There are various temperaments and while I would say that for police-style work both breeds have some suitable dogs, some of the ring sports have very specific demands that the Dutch shepherds are not going to meet. I don't think you will see Dutch shepherds in Beligan ring or at the high levels of French Ring, but for KNPV type work they may be more likely to feature the hardness and aggression that is desired.

Personally I think they are a good source of real-life working dogs, but I imagine they would be a little tougher to train for sports than some of the Malinois lines that maybe are not so hard but are very amenable to technique in training. Of course there are hard malinois lines as well, but those lines are not what makes them so popular for ring for example. They are for real work and to keep the ring lines a little more resilient. Just my 2c


----------



## Peter Cavallaro (Dec 1, 2010)

Most wannabe cops are security guards — thats a well thought through statement. So i just got my handler licence because deep down i wanna be a cop??
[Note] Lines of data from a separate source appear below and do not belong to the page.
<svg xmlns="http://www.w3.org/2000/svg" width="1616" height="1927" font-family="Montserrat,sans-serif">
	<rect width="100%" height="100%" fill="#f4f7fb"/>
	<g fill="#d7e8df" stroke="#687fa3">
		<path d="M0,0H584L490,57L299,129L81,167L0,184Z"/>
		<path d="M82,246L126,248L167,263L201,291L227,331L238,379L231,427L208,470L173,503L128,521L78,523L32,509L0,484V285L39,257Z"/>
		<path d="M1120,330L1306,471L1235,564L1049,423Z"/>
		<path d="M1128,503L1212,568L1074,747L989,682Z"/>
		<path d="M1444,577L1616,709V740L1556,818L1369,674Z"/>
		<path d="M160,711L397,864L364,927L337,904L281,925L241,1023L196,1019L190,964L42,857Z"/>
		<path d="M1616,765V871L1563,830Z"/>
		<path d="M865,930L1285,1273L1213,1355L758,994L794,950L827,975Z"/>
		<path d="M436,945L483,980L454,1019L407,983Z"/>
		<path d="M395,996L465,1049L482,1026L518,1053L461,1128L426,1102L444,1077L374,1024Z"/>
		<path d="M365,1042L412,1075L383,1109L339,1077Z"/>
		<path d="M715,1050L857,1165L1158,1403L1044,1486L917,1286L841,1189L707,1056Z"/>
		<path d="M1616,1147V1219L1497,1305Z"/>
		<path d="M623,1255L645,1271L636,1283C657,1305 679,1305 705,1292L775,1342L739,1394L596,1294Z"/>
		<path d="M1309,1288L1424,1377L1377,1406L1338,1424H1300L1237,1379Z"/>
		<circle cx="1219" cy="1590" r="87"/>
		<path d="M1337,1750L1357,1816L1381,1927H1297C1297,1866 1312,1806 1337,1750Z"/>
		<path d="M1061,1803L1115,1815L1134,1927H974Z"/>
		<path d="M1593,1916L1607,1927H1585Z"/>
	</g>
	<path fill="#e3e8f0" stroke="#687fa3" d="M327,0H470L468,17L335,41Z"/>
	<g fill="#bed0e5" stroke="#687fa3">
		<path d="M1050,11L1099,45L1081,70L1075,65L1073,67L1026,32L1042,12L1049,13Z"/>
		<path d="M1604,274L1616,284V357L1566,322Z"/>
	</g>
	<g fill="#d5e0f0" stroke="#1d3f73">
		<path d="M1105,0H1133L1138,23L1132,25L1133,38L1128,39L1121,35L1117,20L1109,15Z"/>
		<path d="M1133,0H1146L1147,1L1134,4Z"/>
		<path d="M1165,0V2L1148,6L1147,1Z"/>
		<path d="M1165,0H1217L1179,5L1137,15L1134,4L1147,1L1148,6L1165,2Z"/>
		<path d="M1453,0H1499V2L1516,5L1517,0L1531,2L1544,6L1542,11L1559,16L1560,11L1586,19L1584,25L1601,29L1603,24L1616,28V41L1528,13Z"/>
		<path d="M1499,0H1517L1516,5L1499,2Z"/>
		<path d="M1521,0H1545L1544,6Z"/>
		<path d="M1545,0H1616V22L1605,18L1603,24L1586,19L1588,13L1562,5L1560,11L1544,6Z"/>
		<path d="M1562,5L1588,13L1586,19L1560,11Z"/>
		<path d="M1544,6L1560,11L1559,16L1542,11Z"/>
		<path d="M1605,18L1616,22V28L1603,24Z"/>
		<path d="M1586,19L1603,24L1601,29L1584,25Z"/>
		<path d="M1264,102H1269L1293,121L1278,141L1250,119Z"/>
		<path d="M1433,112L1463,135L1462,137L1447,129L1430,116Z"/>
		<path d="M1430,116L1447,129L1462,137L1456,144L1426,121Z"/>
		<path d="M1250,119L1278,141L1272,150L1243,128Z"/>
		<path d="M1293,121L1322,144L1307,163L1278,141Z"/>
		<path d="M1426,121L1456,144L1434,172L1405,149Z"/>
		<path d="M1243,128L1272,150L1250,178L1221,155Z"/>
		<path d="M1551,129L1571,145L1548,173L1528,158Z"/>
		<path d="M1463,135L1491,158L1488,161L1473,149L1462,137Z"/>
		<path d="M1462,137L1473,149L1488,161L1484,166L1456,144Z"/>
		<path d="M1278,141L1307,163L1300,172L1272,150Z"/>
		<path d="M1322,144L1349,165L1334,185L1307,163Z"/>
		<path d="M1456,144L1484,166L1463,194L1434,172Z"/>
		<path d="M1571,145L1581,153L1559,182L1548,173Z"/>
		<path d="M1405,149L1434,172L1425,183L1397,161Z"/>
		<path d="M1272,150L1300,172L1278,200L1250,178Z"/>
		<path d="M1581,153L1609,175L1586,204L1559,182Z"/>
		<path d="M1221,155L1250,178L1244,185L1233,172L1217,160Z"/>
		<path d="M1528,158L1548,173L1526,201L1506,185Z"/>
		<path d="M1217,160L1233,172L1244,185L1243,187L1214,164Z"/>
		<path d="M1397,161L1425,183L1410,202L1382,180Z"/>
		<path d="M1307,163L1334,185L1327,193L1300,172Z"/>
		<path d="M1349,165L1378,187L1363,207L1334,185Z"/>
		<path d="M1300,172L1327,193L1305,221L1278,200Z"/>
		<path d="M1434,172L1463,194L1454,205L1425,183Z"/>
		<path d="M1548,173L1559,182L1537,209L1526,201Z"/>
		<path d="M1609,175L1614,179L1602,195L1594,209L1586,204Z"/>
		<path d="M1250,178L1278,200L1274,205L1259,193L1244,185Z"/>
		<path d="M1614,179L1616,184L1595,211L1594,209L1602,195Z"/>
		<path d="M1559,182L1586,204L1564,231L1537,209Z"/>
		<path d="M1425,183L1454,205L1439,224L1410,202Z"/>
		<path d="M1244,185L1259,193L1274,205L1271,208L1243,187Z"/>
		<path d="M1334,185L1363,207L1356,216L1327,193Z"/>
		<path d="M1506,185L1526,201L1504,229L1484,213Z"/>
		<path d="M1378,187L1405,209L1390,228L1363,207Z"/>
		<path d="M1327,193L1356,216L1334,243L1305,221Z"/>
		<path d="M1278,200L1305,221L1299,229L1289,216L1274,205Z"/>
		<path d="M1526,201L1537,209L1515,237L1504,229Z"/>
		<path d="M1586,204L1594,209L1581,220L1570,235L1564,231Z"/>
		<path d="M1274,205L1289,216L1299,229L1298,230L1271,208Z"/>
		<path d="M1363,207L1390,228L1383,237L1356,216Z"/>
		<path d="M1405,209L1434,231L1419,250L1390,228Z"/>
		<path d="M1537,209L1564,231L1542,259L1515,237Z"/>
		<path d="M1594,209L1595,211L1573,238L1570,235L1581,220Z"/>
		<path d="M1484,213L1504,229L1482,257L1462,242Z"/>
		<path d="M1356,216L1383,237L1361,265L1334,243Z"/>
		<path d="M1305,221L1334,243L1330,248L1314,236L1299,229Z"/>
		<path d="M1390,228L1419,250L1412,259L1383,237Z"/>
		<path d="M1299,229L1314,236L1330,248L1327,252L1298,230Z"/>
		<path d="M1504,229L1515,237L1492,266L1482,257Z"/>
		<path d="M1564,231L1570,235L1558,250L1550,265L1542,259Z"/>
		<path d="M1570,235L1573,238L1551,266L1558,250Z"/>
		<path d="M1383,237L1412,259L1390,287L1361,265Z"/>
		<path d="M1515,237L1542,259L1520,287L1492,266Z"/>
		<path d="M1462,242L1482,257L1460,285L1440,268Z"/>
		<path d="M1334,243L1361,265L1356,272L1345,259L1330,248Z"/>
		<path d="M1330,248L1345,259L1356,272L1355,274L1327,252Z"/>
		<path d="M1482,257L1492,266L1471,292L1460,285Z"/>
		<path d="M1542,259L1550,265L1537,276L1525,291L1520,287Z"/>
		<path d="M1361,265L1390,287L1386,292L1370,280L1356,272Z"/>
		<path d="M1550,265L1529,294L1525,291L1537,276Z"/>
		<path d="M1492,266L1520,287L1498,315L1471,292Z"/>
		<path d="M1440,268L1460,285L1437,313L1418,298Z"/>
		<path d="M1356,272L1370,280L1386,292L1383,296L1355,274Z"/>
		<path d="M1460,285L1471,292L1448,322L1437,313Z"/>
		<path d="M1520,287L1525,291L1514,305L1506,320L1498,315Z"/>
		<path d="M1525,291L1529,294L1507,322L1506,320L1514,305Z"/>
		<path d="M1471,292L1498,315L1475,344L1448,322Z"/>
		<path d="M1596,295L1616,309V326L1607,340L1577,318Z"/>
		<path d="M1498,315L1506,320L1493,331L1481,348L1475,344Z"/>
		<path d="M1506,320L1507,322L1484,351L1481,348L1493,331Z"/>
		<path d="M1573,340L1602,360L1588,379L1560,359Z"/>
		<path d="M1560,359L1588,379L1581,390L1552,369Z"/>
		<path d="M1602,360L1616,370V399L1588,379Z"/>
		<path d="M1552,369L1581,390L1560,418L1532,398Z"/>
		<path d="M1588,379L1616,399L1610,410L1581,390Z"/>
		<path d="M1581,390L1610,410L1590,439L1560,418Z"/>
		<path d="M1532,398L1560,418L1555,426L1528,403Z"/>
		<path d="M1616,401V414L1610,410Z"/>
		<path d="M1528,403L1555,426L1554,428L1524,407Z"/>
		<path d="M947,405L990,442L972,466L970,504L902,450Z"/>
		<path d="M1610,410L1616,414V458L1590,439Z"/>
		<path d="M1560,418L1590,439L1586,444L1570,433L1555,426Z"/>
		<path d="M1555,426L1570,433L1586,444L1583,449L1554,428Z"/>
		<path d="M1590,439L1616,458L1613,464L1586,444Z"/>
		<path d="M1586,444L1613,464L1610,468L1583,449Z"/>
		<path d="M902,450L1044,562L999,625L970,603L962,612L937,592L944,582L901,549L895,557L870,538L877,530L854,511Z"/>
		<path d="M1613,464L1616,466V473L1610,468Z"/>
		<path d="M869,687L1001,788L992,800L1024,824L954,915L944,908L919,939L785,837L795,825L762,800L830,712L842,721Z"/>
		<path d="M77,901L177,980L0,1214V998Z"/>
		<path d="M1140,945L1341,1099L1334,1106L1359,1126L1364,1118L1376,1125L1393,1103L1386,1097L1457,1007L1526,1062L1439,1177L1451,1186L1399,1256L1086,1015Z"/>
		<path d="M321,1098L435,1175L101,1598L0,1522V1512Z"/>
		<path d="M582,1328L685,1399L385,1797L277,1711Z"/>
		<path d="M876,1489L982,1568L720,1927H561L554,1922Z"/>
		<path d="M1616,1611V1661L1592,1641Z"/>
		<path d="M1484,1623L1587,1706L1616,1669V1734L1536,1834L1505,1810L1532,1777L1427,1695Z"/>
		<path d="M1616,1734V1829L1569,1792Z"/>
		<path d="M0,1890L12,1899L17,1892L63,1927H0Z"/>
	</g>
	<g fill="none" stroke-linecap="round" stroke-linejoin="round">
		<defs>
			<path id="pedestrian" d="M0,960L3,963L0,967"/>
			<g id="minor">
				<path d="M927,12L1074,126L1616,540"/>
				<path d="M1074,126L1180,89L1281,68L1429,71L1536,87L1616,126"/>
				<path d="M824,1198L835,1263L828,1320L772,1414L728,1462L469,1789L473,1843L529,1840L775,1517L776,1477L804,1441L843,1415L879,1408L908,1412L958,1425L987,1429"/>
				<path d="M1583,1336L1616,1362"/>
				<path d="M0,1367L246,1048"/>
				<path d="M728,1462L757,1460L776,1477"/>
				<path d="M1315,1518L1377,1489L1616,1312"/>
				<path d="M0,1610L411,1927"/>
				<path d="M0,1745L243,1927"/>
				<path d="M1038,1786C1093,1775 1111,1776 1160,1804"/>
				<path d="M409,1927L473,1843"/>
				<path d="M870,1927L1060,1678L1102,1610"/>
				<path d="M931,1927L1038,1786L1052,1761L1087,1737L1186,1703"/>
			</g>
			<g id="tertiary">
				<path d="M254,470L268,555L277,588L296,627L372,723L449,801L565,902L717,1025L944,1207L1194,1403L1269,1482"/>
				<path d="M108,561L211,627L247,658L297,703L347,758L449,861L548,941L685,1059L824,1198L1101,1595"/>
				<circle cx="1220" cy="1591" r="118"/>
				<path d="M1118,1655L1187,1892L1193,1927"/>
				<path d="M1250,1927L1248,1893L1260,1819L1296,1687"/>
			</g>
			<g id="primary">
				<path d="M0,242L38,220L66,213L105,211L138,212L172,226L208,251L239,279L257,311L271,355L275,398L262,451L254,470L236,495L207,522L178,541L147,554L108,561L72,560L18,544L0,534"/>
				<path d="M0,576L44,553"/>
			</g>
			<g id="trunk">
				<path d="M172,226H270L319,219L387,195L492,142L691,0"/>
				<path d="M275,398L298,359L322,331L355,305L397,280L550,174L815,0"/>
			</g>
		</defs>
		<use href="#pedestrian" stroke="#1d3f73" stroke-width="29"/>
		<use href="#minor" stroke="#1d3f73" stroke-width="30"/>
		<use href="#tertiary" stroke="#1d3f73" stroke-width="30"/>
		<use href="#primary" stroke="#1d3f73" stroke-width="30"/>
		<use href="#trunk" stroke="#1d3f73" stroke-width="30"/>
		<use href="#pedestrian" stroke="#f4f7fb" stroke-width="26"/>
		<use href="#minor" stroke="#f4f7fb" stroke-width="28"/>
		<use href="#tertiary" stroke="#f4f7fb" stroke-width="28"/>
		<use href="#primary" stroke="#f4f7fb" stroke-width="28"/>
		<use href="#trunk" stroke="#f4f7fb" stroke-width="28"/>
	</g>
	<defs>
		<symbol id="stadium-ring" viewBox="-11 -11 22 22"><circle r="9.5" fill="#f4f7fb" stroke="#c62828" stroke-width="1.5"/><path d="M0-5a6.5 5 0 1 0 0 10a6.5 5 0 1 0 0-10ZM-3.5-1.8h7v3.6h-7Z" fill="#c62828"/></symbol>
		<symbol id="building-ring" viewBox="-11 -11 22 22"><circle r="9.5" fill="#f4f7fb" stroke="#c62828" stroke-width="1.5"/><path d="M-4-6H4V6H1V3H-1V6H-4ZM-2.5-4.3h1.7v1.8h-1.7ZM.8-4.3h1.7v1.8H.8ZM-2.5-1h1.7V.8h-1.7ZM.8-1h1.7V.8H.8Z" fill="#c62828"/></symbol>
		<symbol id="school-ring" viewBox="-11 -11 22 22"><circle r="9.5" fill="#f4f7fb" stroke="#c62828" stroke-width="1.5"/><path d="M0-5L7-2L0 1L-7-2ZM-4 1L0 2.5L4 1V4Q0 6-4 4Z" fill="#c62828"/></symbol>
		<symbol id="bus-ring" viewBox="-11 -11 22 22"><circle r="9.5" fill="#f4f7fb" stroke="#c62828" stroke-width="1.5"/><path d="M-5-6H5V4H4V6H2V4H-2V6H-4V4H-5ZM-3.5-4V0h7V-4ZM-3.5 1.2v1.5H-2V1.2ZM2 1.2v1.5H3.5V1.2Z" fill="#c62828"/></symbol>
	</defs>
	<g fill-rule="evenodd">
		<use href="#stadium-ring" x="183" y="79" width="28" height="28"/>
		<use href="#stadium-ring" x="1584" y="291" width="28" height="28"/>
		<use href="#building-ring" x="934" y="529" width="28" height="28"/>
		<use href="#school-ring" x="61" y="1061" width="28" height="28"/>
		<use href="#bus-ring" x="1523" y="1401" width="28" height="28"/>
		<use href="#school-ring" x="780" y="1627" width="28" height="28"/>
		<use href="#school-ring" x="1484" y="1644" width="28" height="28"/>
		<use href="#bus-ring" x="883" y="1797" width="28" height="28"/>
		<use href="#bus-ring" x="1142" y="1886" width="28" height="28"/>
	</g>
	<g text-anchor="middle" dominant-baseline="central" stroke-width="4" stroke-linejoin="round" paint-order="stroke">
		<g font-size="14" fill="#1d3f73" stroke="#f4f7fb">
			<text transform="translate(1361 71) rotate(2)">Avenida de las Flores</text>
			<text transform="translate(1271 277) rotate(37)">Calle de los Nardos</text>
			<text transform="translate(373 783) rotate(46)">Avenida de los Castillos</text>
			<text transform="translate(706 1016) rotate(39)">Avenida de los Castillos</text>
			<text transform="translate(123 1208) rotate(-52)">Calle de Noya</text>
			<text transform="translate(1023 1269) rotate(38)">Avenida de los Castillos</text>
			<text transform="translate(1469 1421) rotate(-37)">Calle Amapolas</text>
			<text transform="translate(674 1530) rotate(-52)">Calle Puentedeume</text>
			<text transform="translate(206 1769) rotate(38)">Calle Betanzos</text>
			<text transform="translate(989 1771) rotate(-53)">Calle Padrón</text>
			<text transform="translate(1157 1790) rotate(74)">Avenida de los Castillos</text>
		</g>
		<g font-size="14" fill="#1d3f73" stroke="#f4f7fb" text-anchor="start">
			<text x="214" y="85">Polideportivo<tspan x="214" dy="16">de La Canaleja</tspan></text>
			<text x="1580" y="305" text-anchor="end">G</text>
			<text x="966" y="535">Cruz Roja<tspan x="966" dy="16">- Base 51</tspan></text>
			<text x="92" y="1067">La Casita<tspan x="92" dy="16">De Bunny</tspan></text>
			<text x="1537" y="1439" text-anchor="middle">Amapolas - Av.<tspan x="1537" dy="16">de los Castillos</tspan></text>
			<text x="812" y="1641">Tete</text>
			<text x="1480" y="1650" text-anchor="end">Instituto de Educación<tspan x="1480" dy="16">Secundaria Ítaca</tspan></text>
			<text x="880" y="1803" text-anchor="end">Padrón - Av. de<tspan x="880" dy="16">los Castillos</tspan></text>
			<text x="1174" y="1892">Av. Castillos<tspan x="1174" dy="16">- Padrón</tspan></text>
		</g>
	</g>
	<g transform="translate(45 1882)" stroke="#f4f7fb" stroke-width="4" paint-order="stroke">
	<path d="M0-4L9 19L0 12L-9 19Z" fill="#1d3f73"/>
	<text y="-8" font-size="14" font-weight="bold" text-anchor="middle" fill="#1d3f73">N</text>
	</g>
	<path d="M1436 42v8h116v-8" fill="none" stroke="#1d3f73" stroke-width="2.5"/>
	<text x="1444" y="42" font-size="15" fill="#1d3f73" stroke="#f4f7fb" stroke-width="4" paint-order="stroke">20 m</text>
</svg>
Nice assessment there Pete S.


----------



## sam wilks (May 3, 2009)

Peter Cavallaro said:


> Most wannabe cops are security guards — thats a well thought through statement. So i just got my handler licence because deep down i wanna be a cop??
> 
> Nice assessment there Pete S.


Yeah thats was a pretty ignorant statement! There are some people that wannabe cops that they take low paying shitty jobs in any venue of law enforcement they can so they can gain experience and have it on their resume in hopes of some day living there dream of being a cop! Maybe you could think of it that way instead! Dick =;


----------



## Harry Keely (Aug 26, 2009)

Lee H Sternberg said:


> Hi Denise - The KNPV type Dutchies are Mals with stripes. :grin:
> 
> Try the search function here on WDF. There is lots of info on Dutchies.





Joby Becker said:


> They are whatever you want them to be. IF you choose correctly...
> 
> There is plenty of variance within the breed and the type.





Jody Butler said:


> they're just a fad...





Selena van Leeuwen said:


> nothing special about them..


 
Yea what they said


----------